Which QROPS Jurisdiction?
Selecting the correct QROPS jurisdiction is crucial. Malta, Gibraltar and the Isle of Man are among the most popular QROPS locations and which you choose should be largely based on where income will be received. Below is a guide to each jurisdiction and should be used in conjunction with personal financial advice.
Malta has a well regulated and respected financial services sector. Pension trustees are regulated by the Malta Financial Services Authority (MFSA) and as a member of the EU, it has a legal framework similar to the UK providing a stable financial environment for pension assets. Malta pension schemes are recognised by Her Majesty's Revenue and Customs (HMRC) and has become a 'Mecca' for QROPS transfers as a result.
If you live in one of the 70-plus countries Malta has double taxation agreements (DTA) with, taxing rights may be granted in your country of residence. Maltese QROPS offer flexi-access drawdown (FAD) so both lump sum and income is paid gross and free of Maltese tax. However, without a DTA withholding tax of up to 35% may apply.

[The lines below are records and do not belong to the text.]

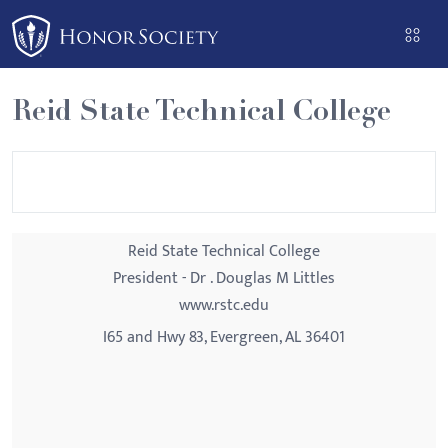
Please
note:
This
website
Reid State Technical College
includes
an
accessibility
system.
Reid State Technical College
President - Dr . Douglas M Littles
www.rstc.edu
I65 and Hwy 83, Evergreen, AL 36401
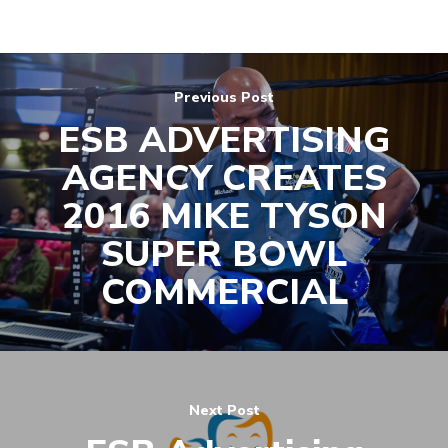
(571) 781 8634
contact@esbadvertisi
Previous Post
ESB ADVERTISING
AGENCY CREATES
2016 MIKE TYSON
SUPER BOWL
COMMERCIAL
Next Post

On death, remaining funds are paid out without deduction of Maltese Tax and taxation is passed to the member's residence under a valid DTA. Taxing of death benefits depends on the beneficiaries' country of residence and the duration the deceased had been non-UK resident at the time of death.
Gibraltar is a well-governed financial location and being a UK territory and a member of the EU provides comfort for investors. Solid regulatory and legal infrastructure makes it an attractive destination for QROPS and HMRC recognises pensions schemes as a result.
Pensions are governed differently in Gibraltar. Without DTA's with other countries, tax information exchange agreements are in place to avoid double taxation.
Pension commencement lump sums (PCLS) of up to 30% can be taken at age 55. Income thereafter is based upon UK Government Actuary Department (GAD) rates which are used to calculate annual income when in 'capped drawdown', and reviewed monthly relating to movements in medium/long dated UK gilt yields.
Gibraltar taxes pensions 2.5% at source, making it useful for countries that do not have a DTA in place, with for example, Malta. Tax may still be payable locally so always seek advice. Death benefits are paid to beneficiaries as a lump sum without Gibraltar tax, and any parts taken as income will be taxed at 2.5%.
Isle of Man
The Isle of Man is a world-renowned investment centre and was one of the first jurisdictions to offer QROPS and QNUPS (qualifying non-uk pension schemes). Overseas investors have enjoyed tax-efficient investing there for years and a robust regulatory framework makes it an ideal location for expatriate investment.
Income benefits start between age 55 to 75 and at between 0% to 150% of UK GAD rates. With effective DTA's in place, pension income is taxed in the member's country of residence. Without a DTA, withholding tax of 20% is deducted.
On death, the fund can be transferred to another scheme to provide income for dependants or paid out as a lump sum. If a lump sum is paid after drawdown has begun, 7.5% tax becomes due. If the member was a UK resident during the previous five tax years and dies after age 75, beneficiaries of the funds may have a UK tax liability.